LUDLOW GROUP, or Ludlovian, in geology, the uppermost subdivision of the Silurian rocks in Great Britain. This group contains the following formations in descending order:—Tilestones, Downton Castle sandstones (90 ft.), Ledbury shales (270 ft.), Upper Ludlow rocks (140 ft.), Aymestry limestone (up to 40 ft.), Lower Ludlow rocks (350 to 780 ft.). The Ludlow group is essentially shaly in character, except towards the top, where the beds become more sandy and pass gradually into the base of the Old Red Sandstone. The Aymestry limestone, which is irregular in thickness, is sometimes absent, and where the underlying Wenlock limestones are absent the shales of the Ludlow group graduate downwards into the Wenlock shales. The group is typically developed between Ludlow and Aymestry, and it occurs also in the detached Silurian areas between Dudley and the mouth of the Severn.

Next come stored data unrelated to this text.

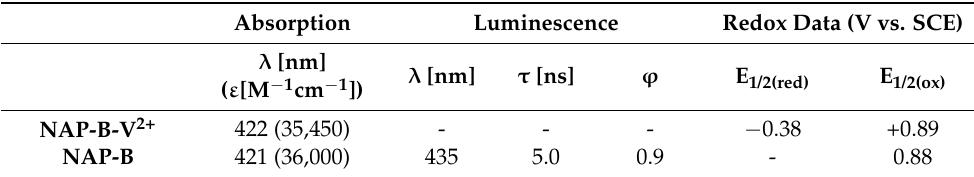
Table 1. Spectroscopical and electrochemical data of both the dyad NAP-B-V 2+ and the model compound NAP-B.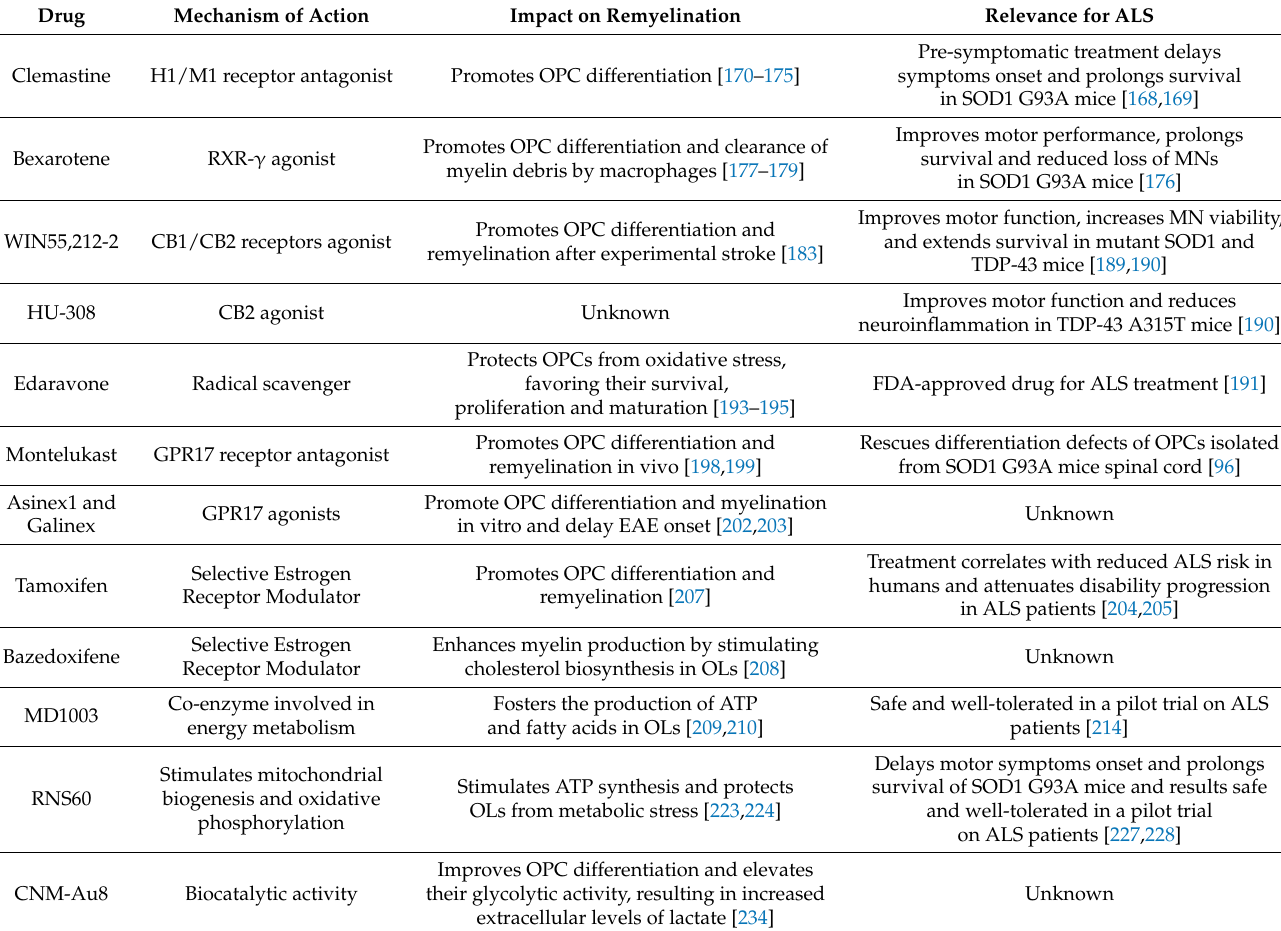
Table 1. Promising candidate drugs to counteract OL dysfunction in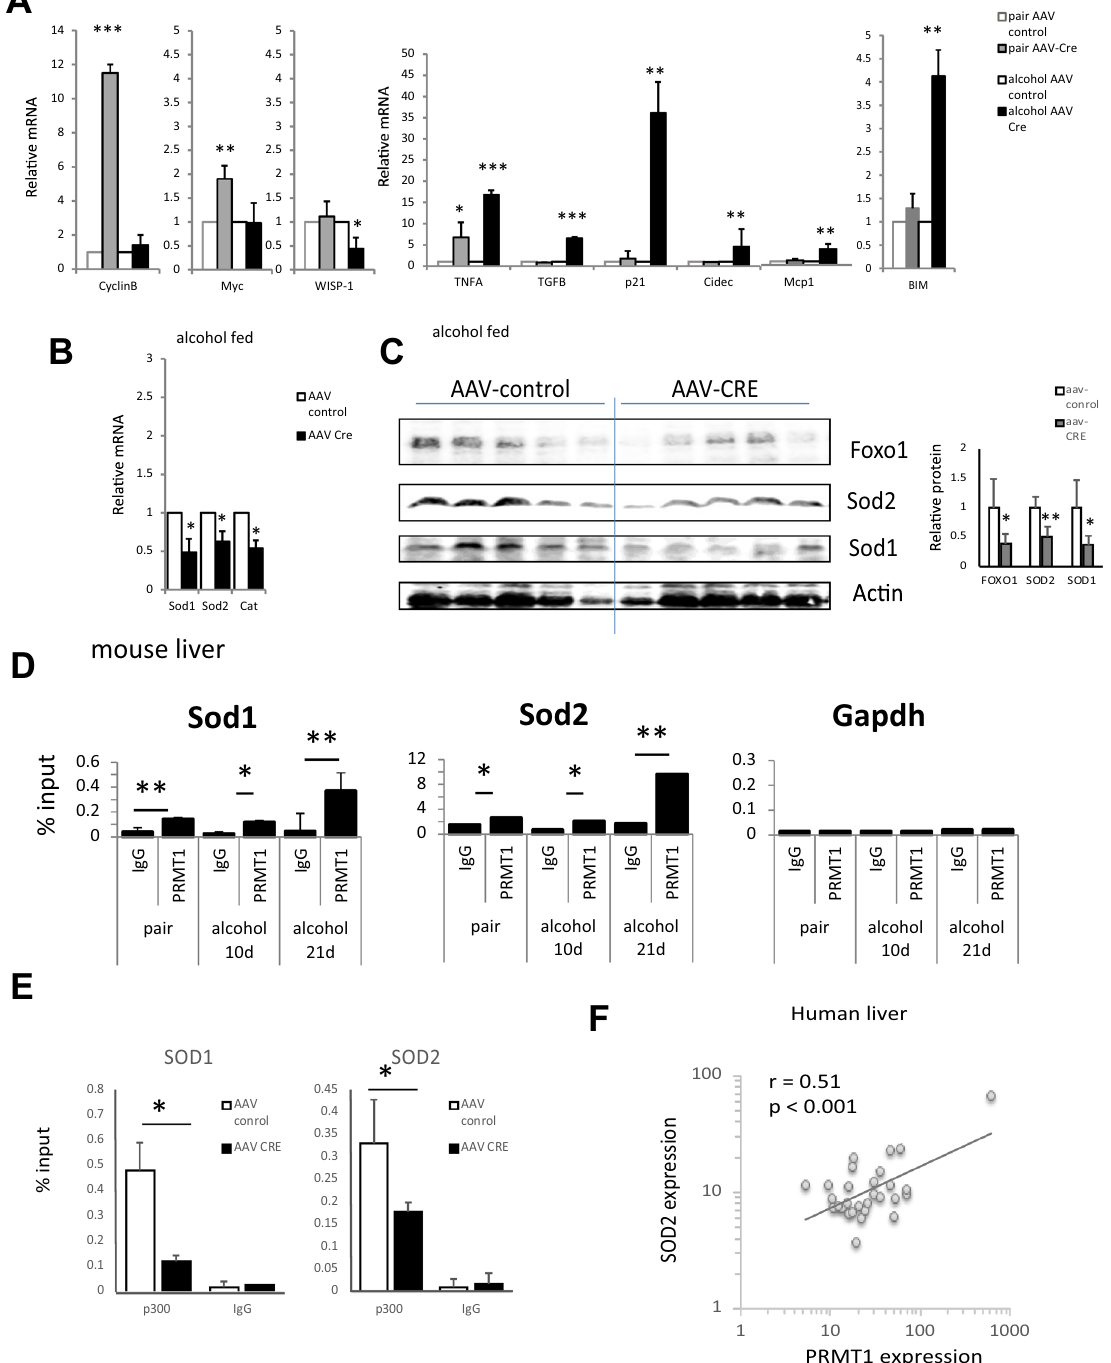
Figure 3. Alcohol alters PRMT1 function in the liver. ( A) Relative liver mRNA levels in mice fed alcohol or control liquid diet normalized to AAV-control mRNA as in Fig. 1; Data are presented as mean ± SD, N = 4–8 mice per group, * p < 0.05, ** p < 0.01, *** p < 0.001 Cre vs control; ( B) Relative liver mRNA levels in mice fed alcohol (6.4%) normalized to AAV-control mRNA; Data are presented as mean ± SD, N = 6–8 mice per group, * p < 0.05 Cre vs control; ( C) Western blot analysis of protein levels in these mice. Actin B is used as a loading control. N = 5 mice per group. Densitometry analysis is presented on the right. Data are presented as mean ± SD, * p < 0.05, ** p < 0.01 Cre vs control. ( D) Chromatin immunoprecipitation using anti-PRMT1 or IgG as a negative control from livers of the mice fed control (pair) or alcohol liquid diet for 10 days or 21 days. Data are presented as mean percent of input ± SD. N = 3. * p < 0.05, ** p < 0.01. ( E) Chromatin immunoprecipitation using anti-p300 or IgG as a negative control from livers of the mice fed alcohol liquid diet and received AAV-control or AAV-Cre vectors as in Fig. 1. Data are presented as mean percent of input ± SD. N = 3. ( F ) Correlation between PRMT1 expression and SOD2 expression in human livers from N = 41 liver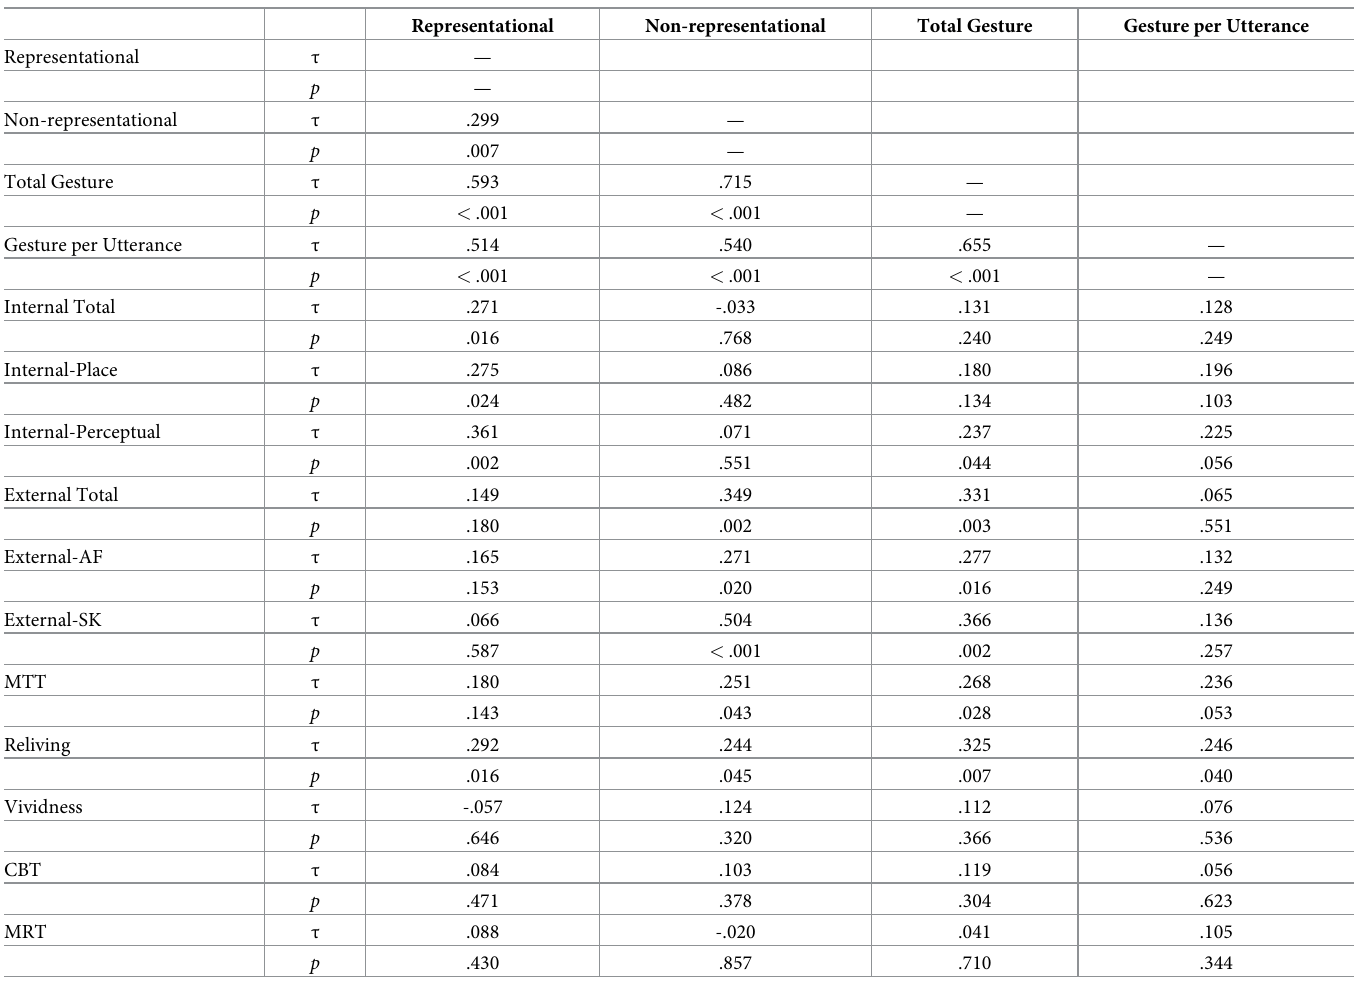
Table 2. Correlation matrix for past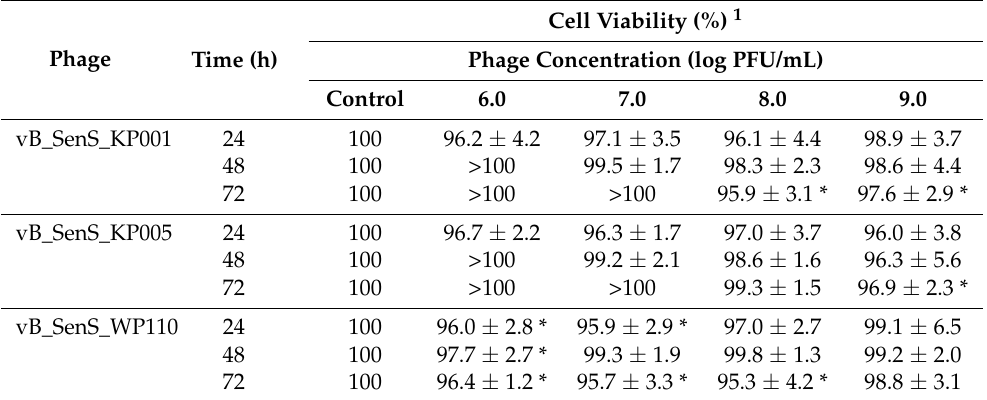
Table 5. Cell viability (%) of Caco-2 cells after treatment with a single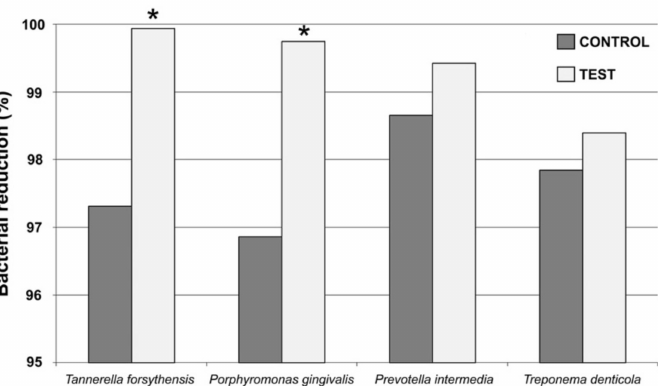
Figure 4. Percentage of bacterial reduction in both groups after one month of the intervention. (* p <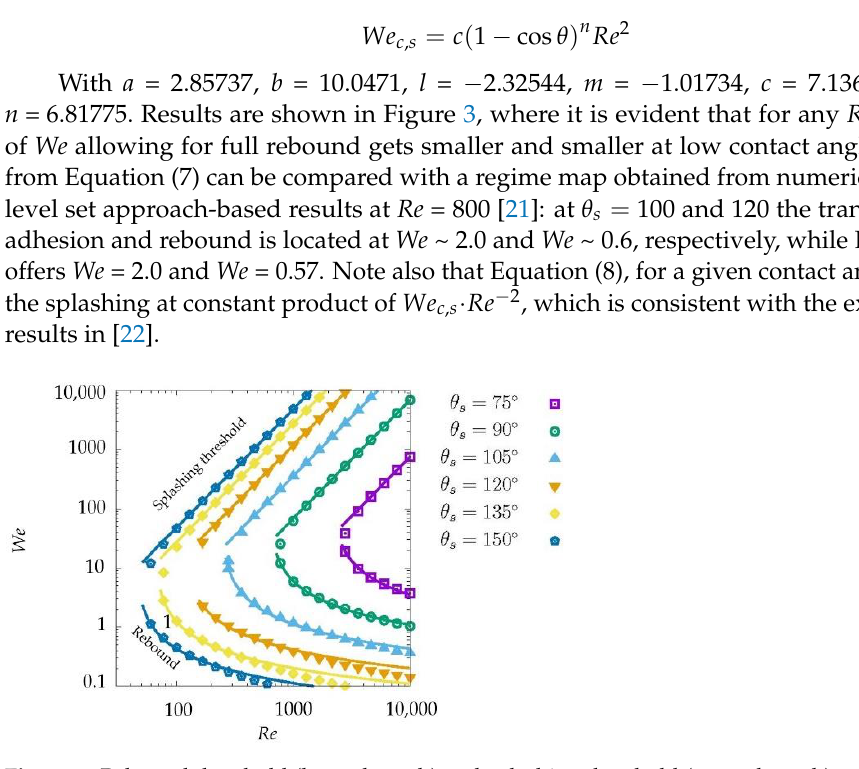
Figure 3. Rebound threshold (lower branch) and splashing threshold (upper branch) as a function of We, Re and wettability. Solid lines: correlations Equations (7) and (8). Symbols: computed values. For any given Re and contact angle rebound occurs if We falls between the two thresholds.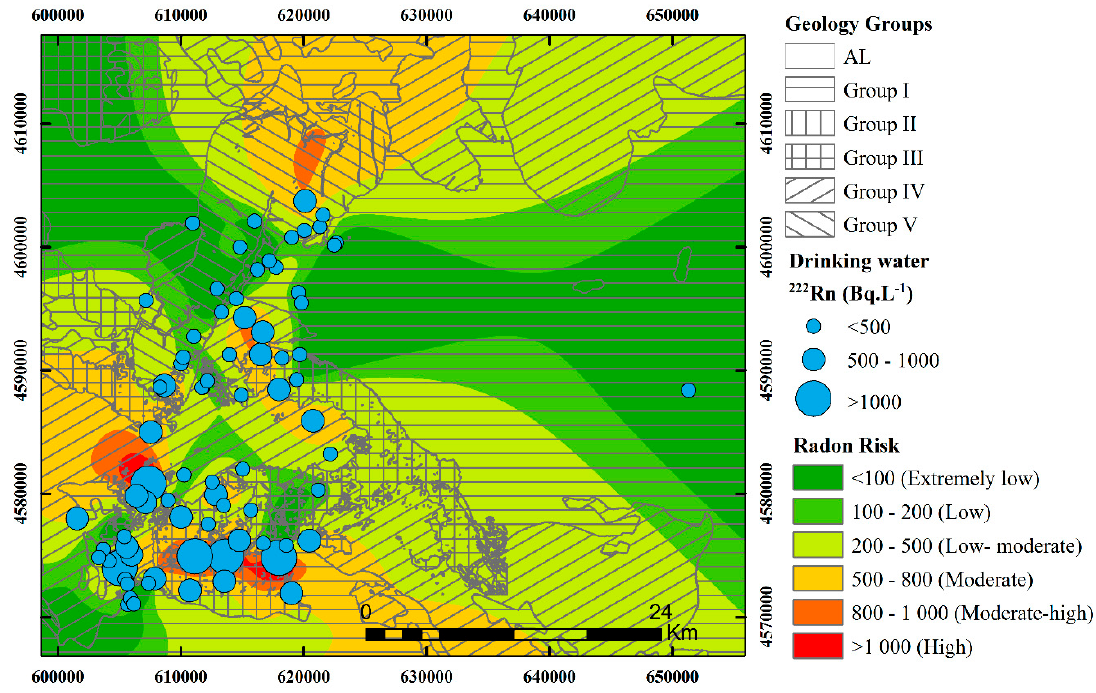
Figure 12. Radon risk map for drinking water supply with the projection of lithological groups and water collection points with graduated values.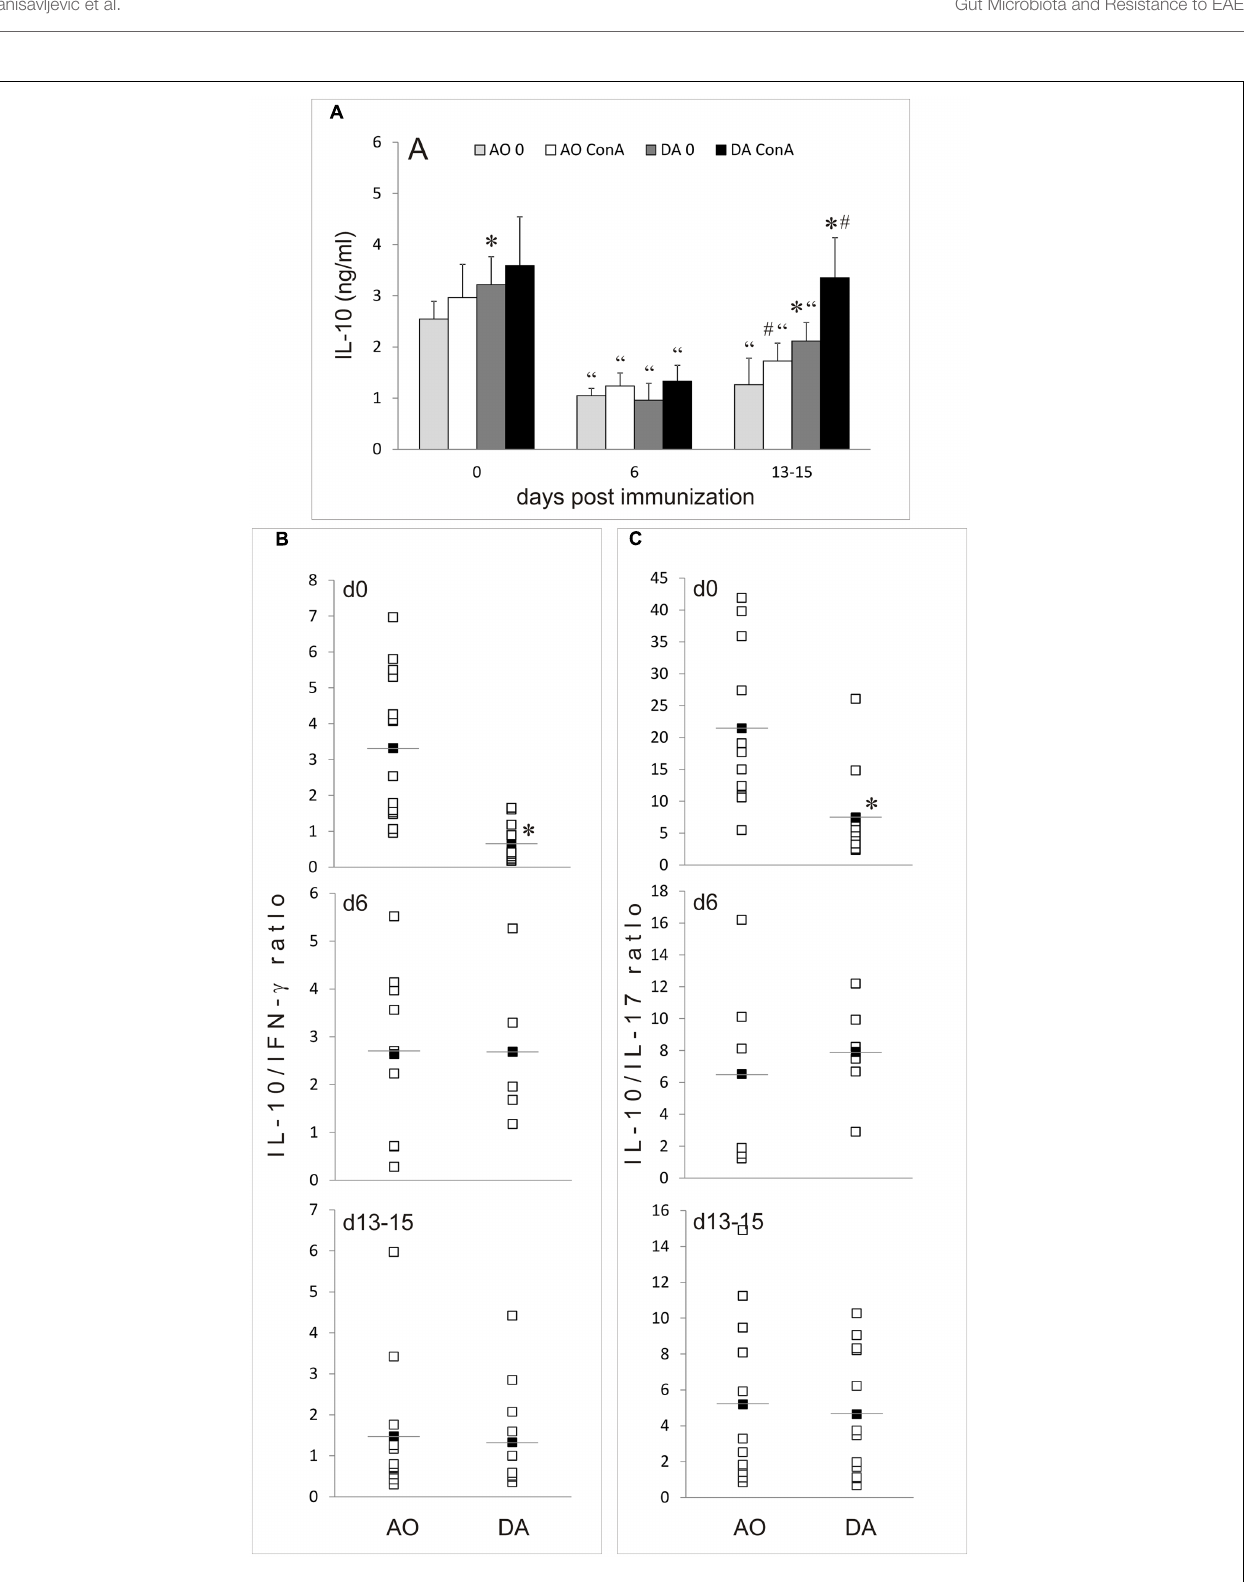
Frontiers in Microbiology |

The Lower Ludlow rocks are mainly grey, greenish and brown mudstones and sandy and calcareous shales. They contain an abundance of fossils. The series has been zoned by means of the graptolites by E. M. R. Wood; the following in ascending order, are the zonal forms: Monograptus vulgaris, M. Nilssoni, M. scanicus, M. tumescens and M. leintwardinensis. Cyathaspis ludensis, the earliest British vertebrate fossil, was found in these rocks at Leintwardine in Shropshire, a noted fossil locality. Trilobites are numerous (Phacops caudatus, Lichas anglicus, Homolonotus delphinocephalus, Calymene Blumenbachii); brachiopods (Leptaena rhomboidalis, Rhynchonella Wilsoni, Atrypa reticularis), pelecypods (Cardiola interrupta, Ctenodonta sulcata) and gasteropods and cephalopods (many species of Orthoceras and also Gomphoceras, Trochoceras) are well represented. Other fossils are Ceratiocaris, Pterygotus, Protaster, Palaeocoma and Palaeodiscus.